Skyvior shrugged his six wings. “It could be a number of things.” He began counting off possibilities on his crystalline claws. “Your formidable fangs, eery eyes, poison-tinted talons, smoking wings, the fact that you just materialized out of thin air in the middle of her bedroom… For some reason, such things tend to intimidate humans.”
“Enough!” Dravial snapped impatiently when a pencil shot through him like a dart, trailing a small puff of dark mist as it exited his back. “Can you not see that mere mortal objects have no effect on me?”
Skyvior grinned. “They actually are having an effect on your grand entrance.”
Elina paused from groping for potential projectiles and squinted in his direction as if she had heard his voice. “What…is that light?”
Skyvior’s eyes brightened. “You can see me?”
Dravial grunted, annoyed that she caught even a glimpse of the Lightshifter’s loathsome luminescence. “I assure you, it is something utterly insignificant. Now, will you stop tossing trinkets like a toddler in a temper, and pay me some proper attention?”
Elina continued staring toward Skyvior. “That light…” she murmured. “I know it from somewhere.”
Skyvior’s heart swelled as she reached a hesitant hand toward him. “When I was little, I made up stories about a shadow friend and…I think it was a…pet star?”
Dravial let out a guttural laugh that jerked Elina’s attention back in his direction. “Silly stories of pet stars are for weak little children who cower in fear of the dark for need of an imaginary nightlight.

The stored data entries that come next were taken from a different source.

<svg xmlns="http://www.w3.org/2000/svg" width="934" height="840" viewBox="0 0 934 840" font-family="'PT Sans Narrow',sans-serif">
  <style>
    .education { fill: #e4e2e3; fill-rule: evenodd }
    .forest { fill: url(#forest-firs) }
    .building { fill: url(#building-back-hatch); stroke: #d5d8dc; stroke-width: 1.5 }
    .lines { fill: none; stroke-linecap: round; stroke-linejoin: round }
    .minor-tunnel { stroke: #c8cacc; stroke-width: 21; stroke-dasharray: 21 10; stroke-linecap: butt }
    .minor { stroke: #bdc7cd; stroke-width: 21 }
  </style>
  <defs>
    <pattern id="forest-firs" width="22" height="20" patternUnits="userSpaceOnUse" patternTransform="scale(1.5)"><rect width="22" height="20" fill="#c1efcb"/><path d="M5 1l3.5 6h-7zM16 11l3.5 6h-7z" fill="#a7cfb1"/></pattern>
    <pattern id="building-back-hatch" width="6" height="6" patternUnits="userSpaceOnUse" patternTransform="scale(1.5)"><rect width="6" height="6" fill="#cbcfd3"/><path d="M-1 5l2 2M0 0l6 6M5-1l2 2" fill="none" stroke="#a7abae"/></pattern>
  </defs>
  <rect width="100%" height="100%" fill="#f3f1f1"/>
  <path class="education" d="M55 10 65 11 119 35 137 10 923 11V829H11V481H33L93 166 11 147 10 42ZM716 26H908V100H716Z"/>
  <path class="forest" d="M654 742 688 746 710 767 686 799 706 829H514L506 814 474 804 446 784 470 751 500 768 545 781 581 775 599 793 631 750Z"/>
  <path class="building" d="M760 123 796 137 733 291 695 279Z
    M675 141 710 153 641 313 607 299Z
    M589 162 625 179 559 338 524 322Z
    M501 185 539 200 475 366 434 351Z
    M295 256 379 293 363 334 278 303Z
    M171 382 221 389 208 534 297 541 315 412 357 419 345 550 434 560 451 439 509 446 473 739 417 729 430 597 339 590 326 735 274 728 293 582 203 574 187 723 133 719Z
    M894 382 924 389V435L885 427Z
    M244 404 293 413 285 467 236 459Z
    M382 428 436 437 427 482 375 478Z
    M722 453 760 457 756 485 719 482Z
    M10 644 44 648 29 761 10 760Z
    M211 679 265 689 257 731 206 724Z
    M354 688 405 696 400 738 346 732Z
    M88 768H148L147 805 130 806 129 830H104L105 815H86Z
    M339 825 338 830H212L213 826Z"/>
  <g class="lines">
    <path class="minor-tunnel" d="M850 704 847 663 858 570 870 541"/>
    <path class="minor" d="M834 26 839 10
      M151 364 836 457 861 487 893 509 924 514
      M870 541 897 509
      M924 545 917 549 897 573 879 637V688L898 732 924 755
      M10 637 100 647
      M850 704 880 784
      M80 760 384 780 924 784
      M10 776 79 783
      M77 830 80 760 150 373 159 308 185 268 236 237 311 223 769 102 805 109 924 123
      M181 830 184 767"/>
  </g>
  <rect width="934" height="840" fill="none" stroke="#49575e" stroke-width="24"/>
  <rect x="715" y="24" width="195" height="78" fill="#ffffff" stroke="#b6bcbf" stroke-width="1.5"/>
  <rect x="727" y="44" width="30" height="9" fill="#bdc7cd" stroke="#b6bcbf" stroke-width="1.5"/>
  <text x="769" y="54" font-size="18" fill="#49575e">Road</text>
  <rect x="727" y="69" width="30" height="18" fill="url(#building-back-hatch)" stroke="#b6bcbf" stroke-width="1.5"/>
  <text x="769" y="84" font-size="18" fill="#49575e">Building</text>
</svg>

You, Elina Rune, are no longer a child.”
Elina drew her hand back and Skyvior’s light faltered in her vision, dimming to a faint, hazy glow. She cast a nervous glance around her shadow-entangled home, then turned back to Dravial with a shudder. “You know my name?”
The Shadowshifter smiled. “Oh, I know much more than that.”
Elina squeezed her eyes shut and pulled the covers up around her shoulders. “Wake up,” she mumbled. “It’s just a dream. Wake up.”
Dravial leaned in close enough for her to feel his breath brush her face. “You are awake. Awake in the Dreamscape. And if you stop throwing everything within reach at me, we should get along quite nicely here. After all, I am your source of inspiration.”
Elina reopened her eyes. She was beginning to recognize both Dravial and the sensation of waking within a dream, but the shadows were too thick to allow more than a glimmer of Skyvior’s memory through.
A hint of bitterness hardened her faltering voice. “What inspiration?”
Dravial chuckled. “My dear human, you know the ‘random’ ideas of true artists do not simply spring from their own minds. They are given to you.”
Elina’s stare grew intensely suspicious. “If you gave me my inspirations, why did you ‘inspire’ me to burn them?”
Dravial rolled his eyes. “Because some of that work did spring from your own mind, and therefore fell under the category of pathetic practice attempts in need of annihilation, rather than inspired art.” He cast a brief sideways glance at Skyvior. “And then there were some fanciful fragments inspired by lesser sources than myself. Those also needed to be cleared away to make space for superior stories.”
Elina drew the blanket higher up on her neck. “Just…just leave me alone and go haunt someone else. I’m tired of bizarre dreams and done with legends.”
“You are done with childishly fanciful fairytales,” Dravial corrected. “And at my recommendation, I might add. But just wait until I open up this place like a book for you…”
With that, he dropped through the floor of the loft, like ink poured from a bottle, his form dissolving into fluid shadows that streamed tracelessly through the cracks between the boards.